Saturday, May 10, 2008

busted, almost

When you sleep as late as I have for the last couple of days, evening's tend to run into the wee hours. I'm not particularly sleepy right now and so I bring you a blog post.

Despite my resolve to stay under my covers and remain on bed rest, I did venture out briefly to the neighborhood video store in my sweats last night with RC. We wanted to pick up a few movies to see us through the weekend and the only way to ensure there was a movie that I would enjoy, was to go along myself.

And of course while out, a funny thing occurred worthy of sharing.

After wandering around with the hordes of other Friday night movie hopefuls, we completed touring the store, before settling on three different interesting selections.

Bringing the cases to the counter we were greeted by a friendly, young man. After idle chit chat as he was scanning each movie and checking ID, I made my way to the door ahead of RC.

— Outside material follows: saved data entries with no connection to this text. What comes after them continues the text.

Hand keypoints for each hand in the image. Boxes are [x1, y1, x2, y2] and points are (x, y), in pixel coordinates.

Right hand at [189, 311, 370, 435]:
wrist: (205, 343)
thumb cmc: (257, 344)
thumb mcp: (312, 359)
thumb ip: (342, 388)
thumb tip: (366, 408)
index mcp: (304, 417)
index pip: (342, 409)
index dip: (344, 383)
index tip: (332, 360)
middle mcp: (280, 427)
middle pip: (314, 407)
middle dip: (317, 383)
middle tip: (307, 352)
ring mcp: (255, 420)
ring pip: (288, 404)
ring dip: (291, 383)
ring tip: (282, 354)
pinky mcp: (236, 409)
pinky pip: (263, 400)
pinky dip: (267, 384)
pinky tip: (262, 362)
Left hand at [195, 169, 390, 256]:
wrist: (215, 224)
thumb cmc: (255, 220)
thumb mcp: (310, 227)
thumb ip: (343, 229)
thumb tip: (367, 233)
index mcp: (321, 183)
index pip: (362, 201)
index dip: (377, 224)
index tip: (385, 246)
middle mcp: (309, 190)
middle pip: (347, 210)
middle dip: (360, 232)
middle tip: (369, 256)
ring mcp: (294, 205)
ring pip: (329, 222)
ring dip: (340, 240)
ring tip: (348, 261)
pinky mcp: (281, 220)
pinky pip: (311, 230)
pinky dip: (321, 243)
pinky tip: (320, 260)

As I walked through the security merchandise scanner, it started beeping. No problem I thought to myself, I will just back up, and walk through it again.

And I did, only to have the damn thing start beeping again. Now everyone in line was giving me a look, then turning to the guy handling the movies to see what he was going to do with me.

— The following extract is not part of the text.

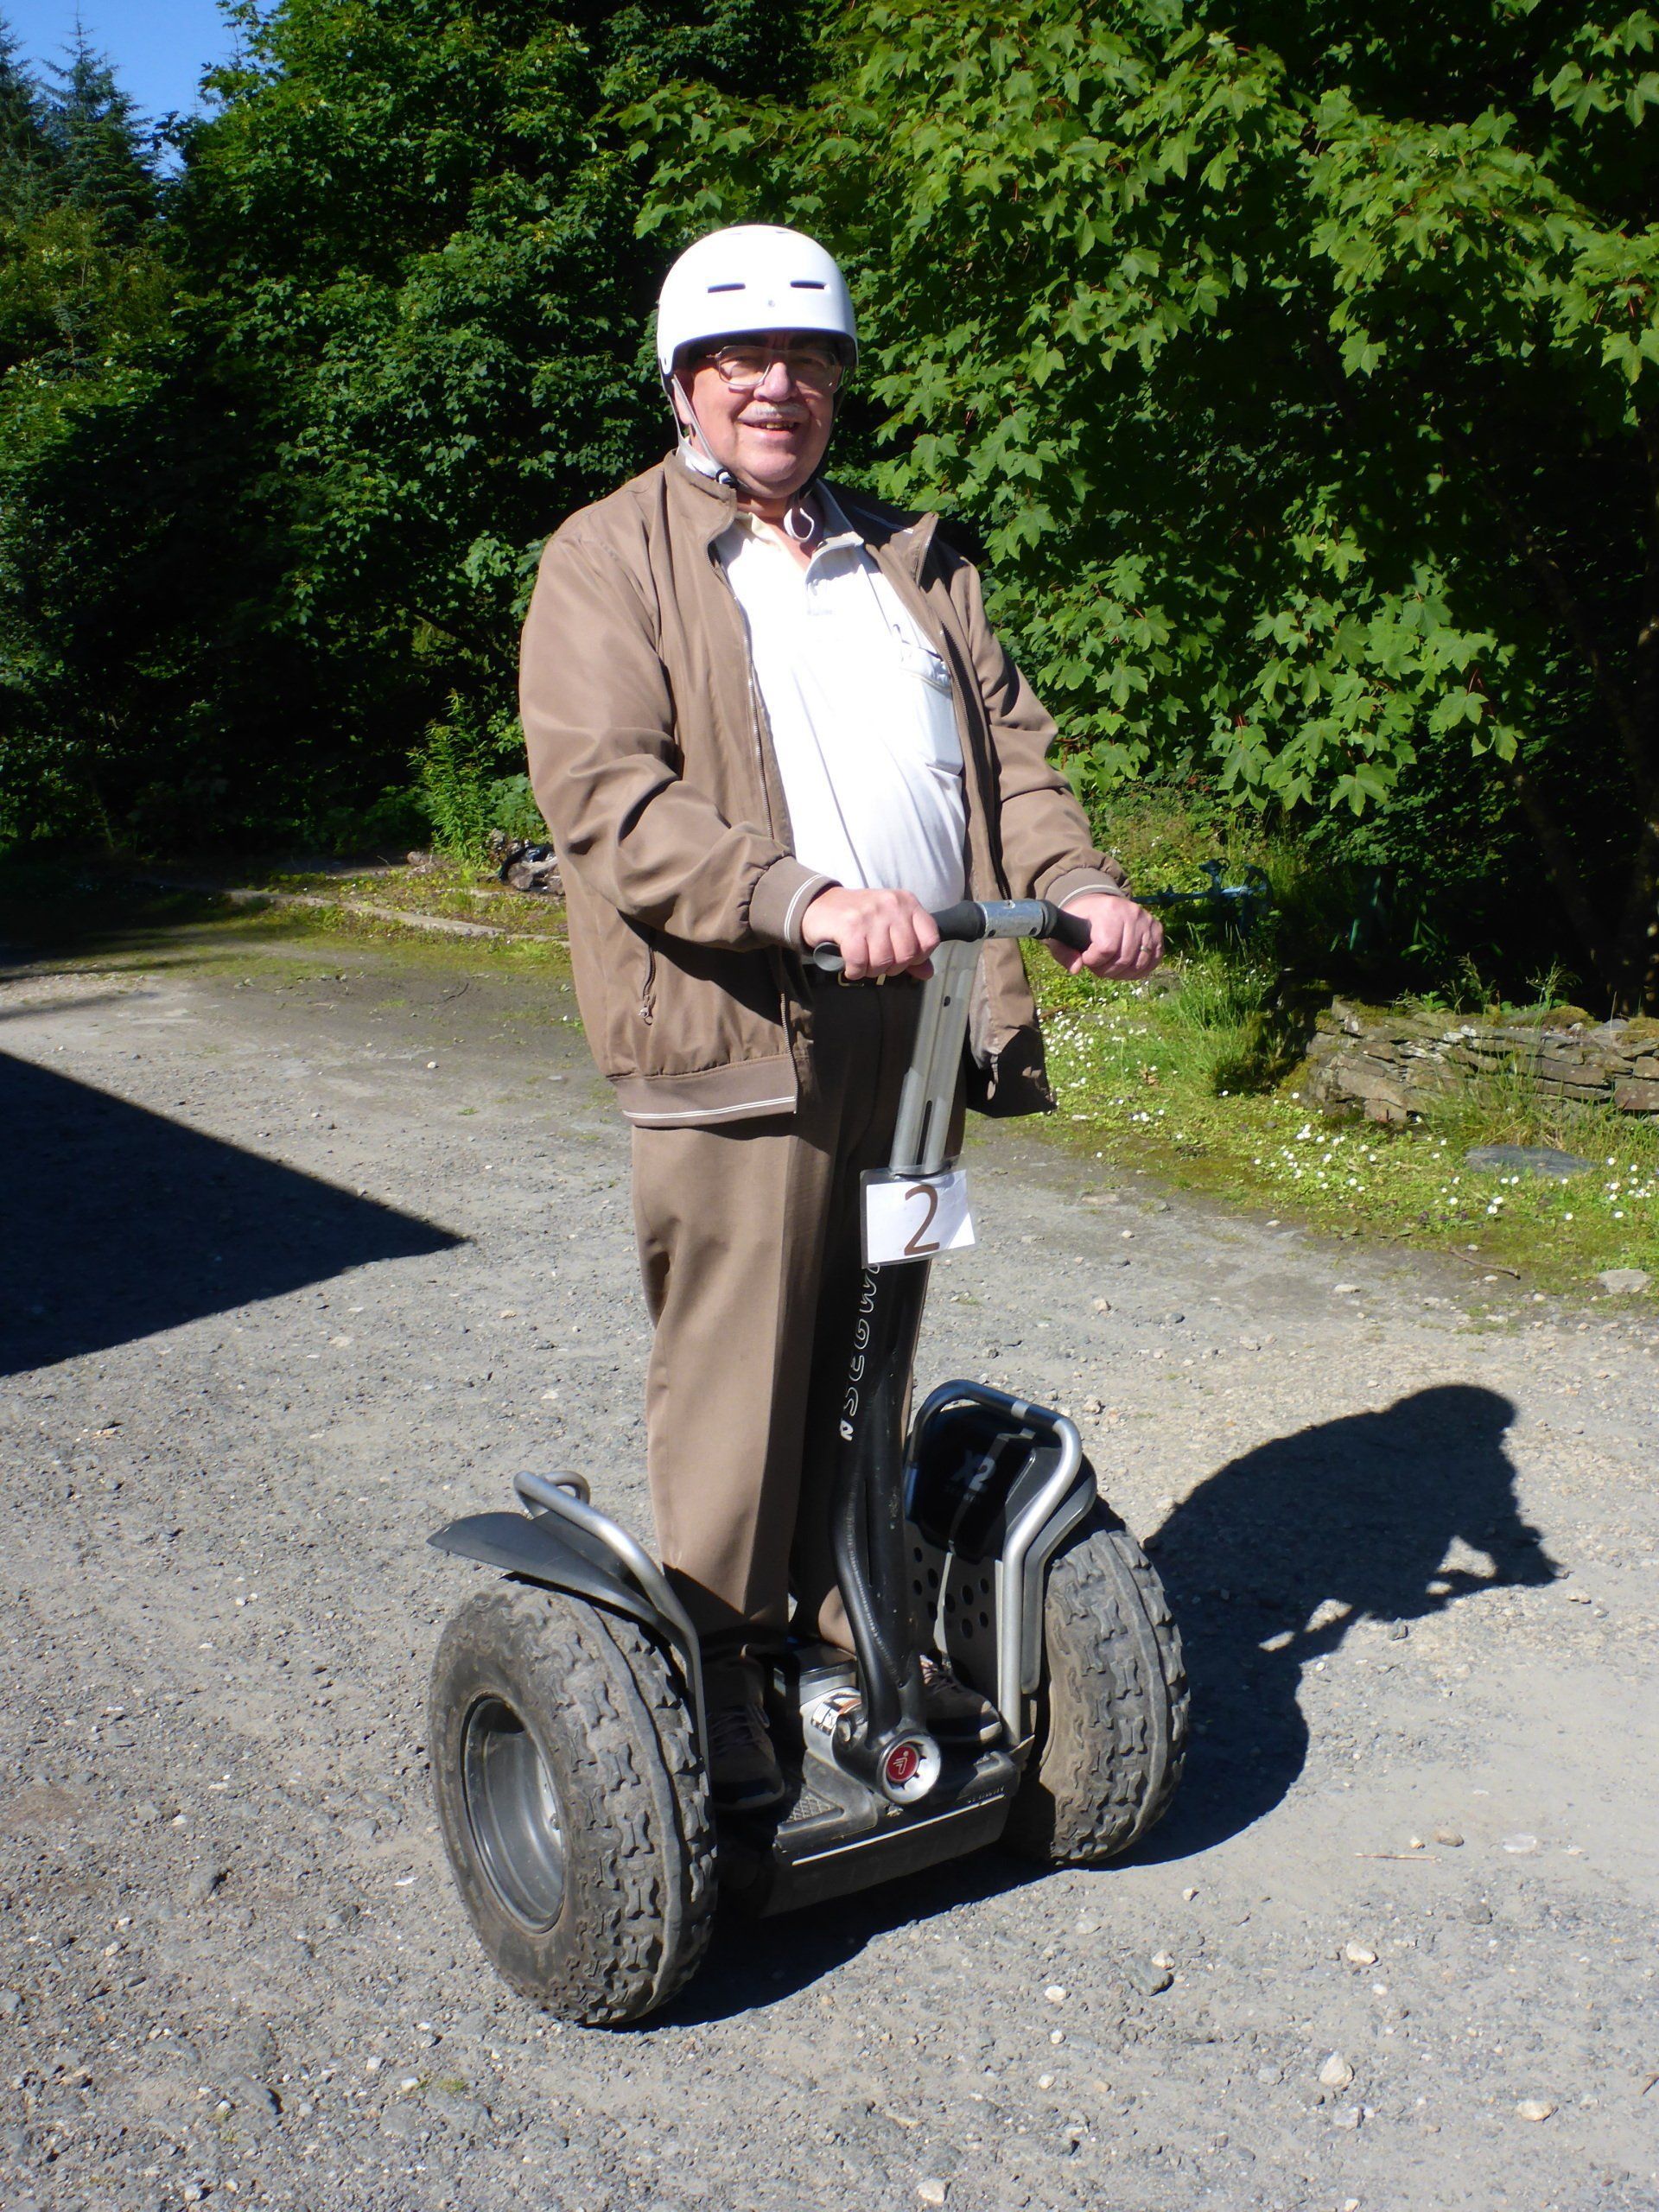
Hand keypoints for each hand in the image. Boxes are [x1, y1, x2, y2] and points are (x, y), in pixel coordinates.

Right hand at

I looked at the employee, and stated, "I have nothing on me, I do not know why it is beeping like that". He gave me a once over from head to toes, then nodded saying "sometimes cell phones can make it go off".

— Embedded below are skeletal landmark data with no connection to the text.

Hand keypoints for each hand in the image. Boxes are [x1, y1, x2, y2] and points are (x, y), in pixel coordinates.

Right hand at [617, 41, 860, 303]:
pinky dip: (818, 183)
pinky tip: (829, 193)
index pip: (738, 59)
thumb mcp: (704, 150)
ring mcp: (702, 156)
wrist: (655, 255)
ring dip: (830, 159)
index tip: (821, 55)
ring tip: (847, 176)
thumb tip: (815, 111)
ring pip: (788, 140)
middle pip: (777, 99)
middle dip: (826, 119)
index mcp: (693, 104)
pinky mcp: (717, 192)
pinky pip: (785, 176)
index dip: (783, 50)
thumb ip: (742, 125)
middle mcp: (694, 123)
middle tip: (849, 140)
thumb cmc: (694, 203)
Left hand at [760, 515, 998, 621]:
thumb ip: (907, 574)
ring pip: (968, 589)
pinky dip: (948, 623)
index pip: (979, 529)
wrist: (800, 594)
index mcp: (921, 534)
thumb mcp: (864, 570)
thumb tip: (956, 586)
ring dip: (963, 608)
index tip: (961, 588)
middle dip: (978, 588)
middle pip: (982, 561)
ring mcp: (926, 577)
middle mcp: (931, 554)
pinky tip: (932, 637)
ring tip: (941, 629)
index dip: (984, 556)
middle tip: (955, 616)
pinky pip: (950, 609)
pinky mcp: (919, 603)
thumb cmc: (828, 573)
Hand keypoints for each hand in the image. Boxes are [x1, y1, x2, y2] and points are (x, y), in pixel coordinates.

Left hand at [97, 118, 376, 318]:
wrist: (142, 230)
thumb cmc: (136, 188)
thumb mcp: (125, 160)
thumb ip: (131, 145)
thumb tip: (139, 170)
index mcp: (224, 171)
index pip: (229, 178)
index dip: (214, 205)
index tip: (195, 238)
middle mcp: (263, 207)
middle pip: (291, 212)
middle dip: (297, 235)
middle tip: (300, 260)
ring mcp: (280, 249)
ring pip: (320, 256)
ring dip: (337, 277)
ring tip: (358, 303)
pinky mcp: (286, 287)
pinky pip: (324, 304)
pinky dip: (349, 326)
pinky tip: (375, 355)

Chuckling nervously, I smiled and said "ok, if you say so". Hoping madly that he was correct and that he wouldn't say, "come over here for a second".

On my shoulder you see, was a fairly large tote style red pvc satchel. And the LAST thing that I wanted for this youthful guy to ask to take a peek inside of my purse.

You see, there were no stolen or even borrowed movies in my bag. In fact there was nothing in my bag, that I wanted to be sharing with a stranger. Period.

What was in my bag though was a few personal items, like lets say, a whole whack of sex toys. I won't say why or how, but suffice to say there was a butt plug, a double vibrating egg, three vaginal insertables and of course a double butterfly. There are always condoms in my purse, so that wouldn't bother me, but I'd be uncomfortable having a video line up of people viewing my adult sex products.


I try to live by the mantra, Don't Scare The Villagers.